Per cercare una prima risposta a questa domanda la prima cosa da fare è intervenire sul RAPPORTO MEDICO-PAZIENTE
RAPPORTO MEDICO PAZIENTE
Curiosamente a questo rapporto ,che deve avere com’è ovvio una assoluta centralità nell’ambito dell’esercizio della professione medica, in Italia non viene dedicata alcuna specifica trattazione nell’ambito dei corsi di laurea, mentre in altri Paesi , a questo relazione sono dedicati invece corsi pluriennali fin dal primo anno che riflette la grande importanza e la perdurante influenza sull’educazione dei futuri medici.
In Italia si pensa che bastino le capacità personali o imitative per condurre a buon fine tale rapporto, non tenendo assolutamente conto dell’ampia gamma di problemi dei quali è intessuto.
Fortunatamente da qualche anno sono nate delle associazioni come Psicologia e cancro, psicologia e tumori, Psicooncologia che trattano questi argomenti…….
Oggi il rapporto medico-paziente molto spesso è conflittuale vuoi perchè i pazienti pretendono dalla medicina la risoluzione i tutti i problemi dimenticando che pur avvalendosi di metodi scientifici non è una scienza esatta in quanto ha a disposizione strumenti ancora imperfetti come li farmaci, sia perchè i medici assumono molto spesso un atteggiamento difensivo e quindi la messa a distanza del paziente.
Infatti nel giro di pochissimo tempo siamo passati dall’affidamento incondizionato nelle mani del sanitario cui si delegavano tutte le decisioni sulla nostra salute , a un sospetto generalizzato nei confronti della sanità in generale e dei medici in particolare.
A peggiorare questo clima contribuiscono molto spesso i mezzi di comunicazione i quali spesso pubblicano le notizie con enfasi e con toni di sentenza usando un aggettivo Malasanità che ci accomuna al termine malavita , senza dare la possibilità ai medici di replicare.
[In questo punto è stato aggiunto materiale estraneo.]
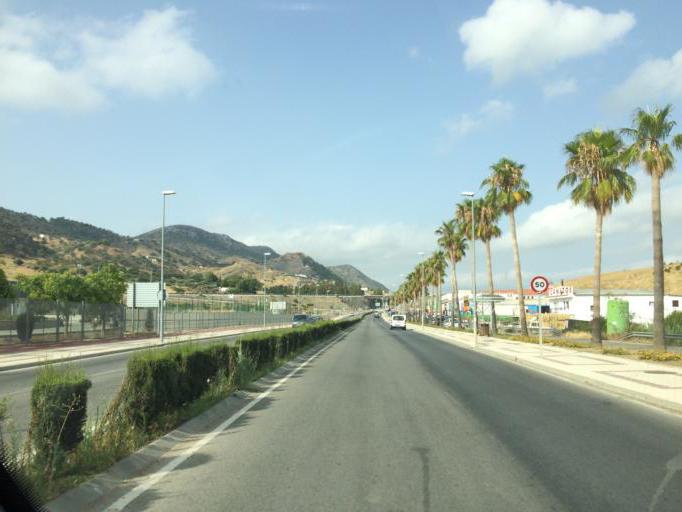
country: ES
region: Andalusia
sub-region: Provincia de Malaga
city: Estacion de Cartama
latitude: 36.7210
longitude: -4.6172
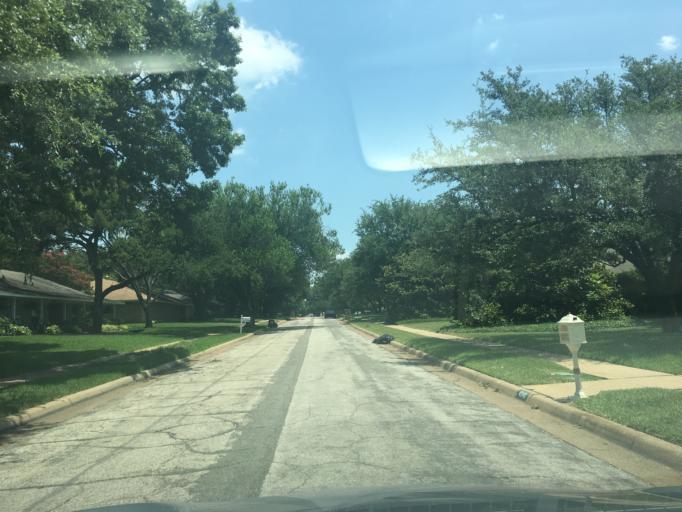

Oltre agli schieramenti politici che spesso cavalcano la sanità per ingenerare scontento verso la parte avversa.
Con questo non voglio difendere la mia categoria in maniera acritica,ma è anche doveroso sottolineare il clima che si vive nelle corsie ospedaliere dove l’atteggiamento inquisitorio, l’enorme mole di lavoro gravido di responsabilità personale le rende simili a trincee , dove la costante paura di comunicare cattive notizie, temendo di essere biasimati o considerati colpevoli, e il timore di fare scattare nel paziente una violenta reazione emozionale comporta un grave rischio di burnout.
Fondamento del rapporto medico paziente è la comunicazione, nei suoi aspetti verbali e non verbali, emozionali e comportamentali.
Il linguaggio , che lo strumento naturale del colloquio anamnestico , è anche il mezzo con cui il medico può accedere ad una comunicazione umana con il paziente . Le parola e l’ascolto della parola , cioè il dialogo , che stabilisce la possibilità di una comprensione reciproca, è il fondamento dell’attività medica , in quanto la valenza curativa diminuisce se il paziente non comprende il significato delle parole.
Tutti siamo d’accordo che bisogna dire la verità al paziente ma non tutti sanno come dirla senza togliere la speranza, ed è stato anche dimostrato che se insegnata, la comunicazione, può essere appresa e che se appresa aumenta significativamente l’efficacia diagnostica e terapeutica dell’azione medica.
CONCLUSIONI
Quindi per concludere il mio breve intervento posso dire che per l’umanizzazione della medicina non è un fattore di miglioramento della qualità di vita dei singoli o della qualità dei servizi sanitari ma deve essere parte integrante dell’operare medico alleato con il paziente che richiede come suo fondamento etico –psicologico , la salvaguardia ed il rispetto di tre fondamentali valori della persona
l’unità: l’uomo non può essere diviso
la dignità :l’uomo non può essere strumentalizzato
l’individualità : la soggettività dell’uomo non può essere ggettivata
Per tali motivi mi auguro che i nostri amministratori i medici e i pazienti capiscano l’importanza di questi aspetti della medicina ed attivino negli ospedali quei servizi indispensabili per tutti che sicuramente accelereranno quel processo di umanizzazione tanto invocato.